Que grande fiasco! Primeira pedalada com a bike e estou aqui, desmaiando na rua, sendo socorrido por estranhos. Animador hem? Bom, mas sejamos justos, venho de um longo período de sedentarismo. Acima do peso ideal. Carrego nas veias uma nobre linhagem familiar de hipertensão e problemas cardíacos. Há 3 meses controlando a pressão com medicamentos e tentando fazer o que o médico mandou: atividade física! O problema é que não tenho muitas opções viáveis de atividades físicas. Com 40 anos e uma cirurgia de joelho, não devo fazer nada que tenha impacto. Futebol e tênis não são muito recomendados. Caminhadas leves, até poderia, mas tenho 40 e não 60 anos! Correr, independente dos problemas de joelho, está fora de cogitação. Pra mim não há nada mais chato do que correr! Invejo quem corre e consegue ter prazer correndo. Dizem que é questão de costume, de treino. Que há um ponto onde você supera a dor e o cansaço e que correr passa a ser prazeroso. Parabenizo quem alcançou este ponto. Nunca cheguei a este ponto. Tenho uma preguiça enorme em busca-lo. Então há duas opções: natação e ciclismo. Natação é sensacional! Já pratiquei por um tempo e adorei. Porém, estamos numa maldita pandemia! Dividir piscina e vestiário com estranhos não parece ser um bom plano. Portanto, vamos de bike! Dito isto, antes de me achar patético e rir de meu fiasco ciclístico, reconheça meu esforço. Ao menos estou tentando.

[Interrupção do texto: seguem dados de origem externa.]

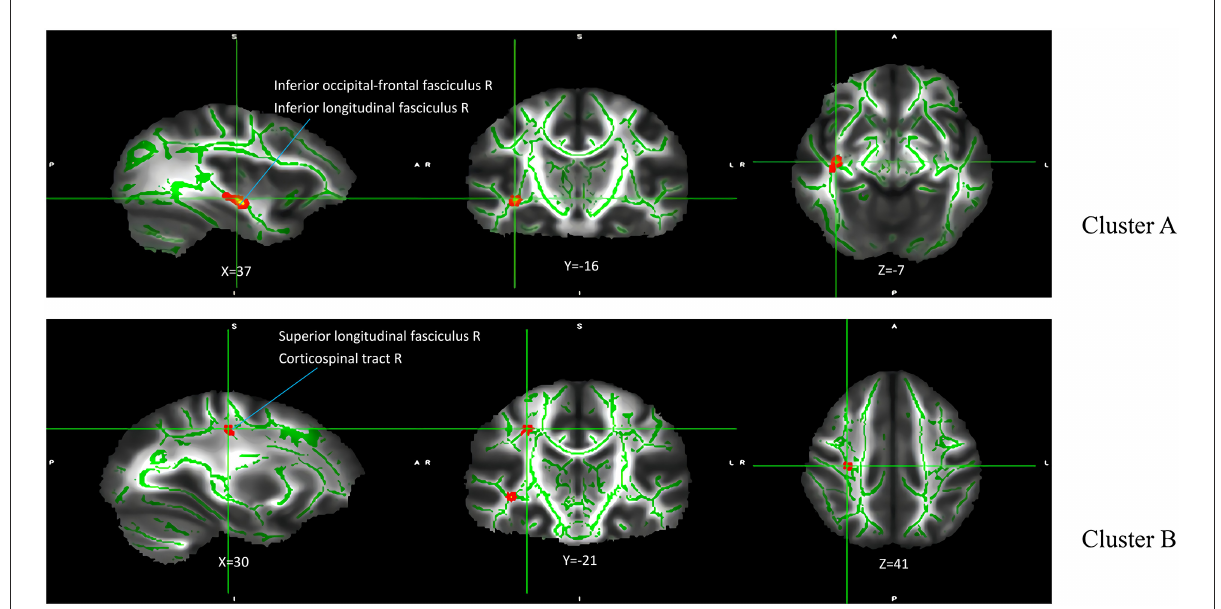
FIGURE3 Main effect of genotype on FA among the four groups. The green regions indicate FA white matter skeletons. Red-yellow regions indicate significantly different FA between the four groups. All statistical maps are thresholded at P < 0.05 (after TFCE correction for multiple comparisons).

Isto tudo aconteceu já faz duas semanas. A perna ainda dói um pouco, fiz um óculos novo, e a bike está guardada na garagem. Não voltei a pedalar. Por um lado, há uma voz baixinha na minha cabeça que ainda está perguntando: que diabos foi aquilo? E se tivesse arrebentado a cabeça na borda do cordão da calçada? Como tua companheira ia explicar pro teu filho que o pai dele morreu estupidamente, caindo sozinho na rua ao dar uma volta de bicicleta? Se é pra deixar o filho órfão que seja de uma maneira gloriosa! Fazendo algo radical e não gordinho, sedentário, caindo sozinho no meio da rua. Por outro lado, há uma outra voz dizendo: vai continuar gordinho e sedentário? Vai pedalar!